Zusammen mit der Firma Holmenkol und weiteren Partnern entwickeln die Forscher auf diese Weise neuartige Wachse und superschnelle Beläge. „Auch mit Athleten und mit Technikern, die den Ski vor jedem Wettbewerb wachsen, haben wir gesprochen“, sagt Scherge. „Nur mit ihrem Wissen und ihren Erfahrungen ist es möglich, den perfekt gleitenden Ski zu machen.“
RFIDs verbessern den Skistil
Doch neuartige Wachse und superschnelle Beläge sind nur zwei der Faktoren, die eine perfekte Leistung von Wintersportlern möglich machen.
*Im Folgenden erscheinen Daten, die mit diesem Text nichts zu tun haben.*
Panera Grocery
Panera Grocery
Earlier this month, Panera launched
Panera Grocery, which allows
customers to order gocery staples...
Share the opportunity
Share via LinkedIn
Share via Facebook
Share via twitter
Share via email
Die Athleten müssen zudem auch ihren Fahrstil ständig weiter verfeinern. Und dabei hilft neuerdings ebenfalls die moderne Technik. Um die Schwächen ausfindig zu machen, haben Trainer und Sportler bisher vor allem Videoaufnahmen analysiert. „Die Auswertung erfolgt dabei eher aus dem Gefühl heraus, nicht über konkrete Messwerte“, erläutert Klaus Richter vom Fraunhofer-Institut für Fabrikbetrieb und -automatisierung IFF in Magdeburg.
Seit dem Frühjahr 2009 können nun Transponder, Funksender und –empfänger, die Trainer bei der Arbeit unterstützen. Sie werden auf den Skiern befestigt und funken über kleine Antennen Radiowellen in alle Richtungen – tausendmal pro Sekunde. Die Antennen sitzen vorne und hinten auf den Skiern. Empfangsstationen, die in regelmäßigen Abständen neben der Piste stehen, nehmen die Signale auf und werten die Zeit aus, die ein Signal für den Weg von der Antenne zur Station braucht. So ermitteln sie die Positionen der Antennen auf drei Zentimeter genau. RFID heißt die Technik, die dahinter steckt: Radio Frequency Identification. Ein Computer errechnet die Lage der Skier während jeder Millisekunde und zeigt anschließend auf dem Bildschirm ihre genauen Wege. „Der Trainer erkennt, ob die beiden Skier parallel waren“, erklärt Richter, „ob der Skiläufer in einer Kurve von seiner Bahn abdriftet und ob er das Carving beherrscht.“
System einsatzbereit
Entwickelt hat das System die österreichische Firma Abatec. Die Forscher am IFF untersuchen mit Kollegen von der Universität Magdeburg, wie man es beim Sport gezielt einsetzt: Mit welchem Klebstoff lassen sich die Antennen auf den Skiern befestigen, so dass sie sich während der Abfahrt nicht lockern – sich aber ablösen lassen, wenn sie nicht mehr gebraucht werden? Wie wertet man die Funksignale so aus, dass der Trainer Rückschlüsse auf die Fahrtechnik ziehen kann? Erste Tests in der Skihalle Bottrop hat die neue Technik schon vor einem Jahr gut gemeistert, nun ist das System einsatzbereit.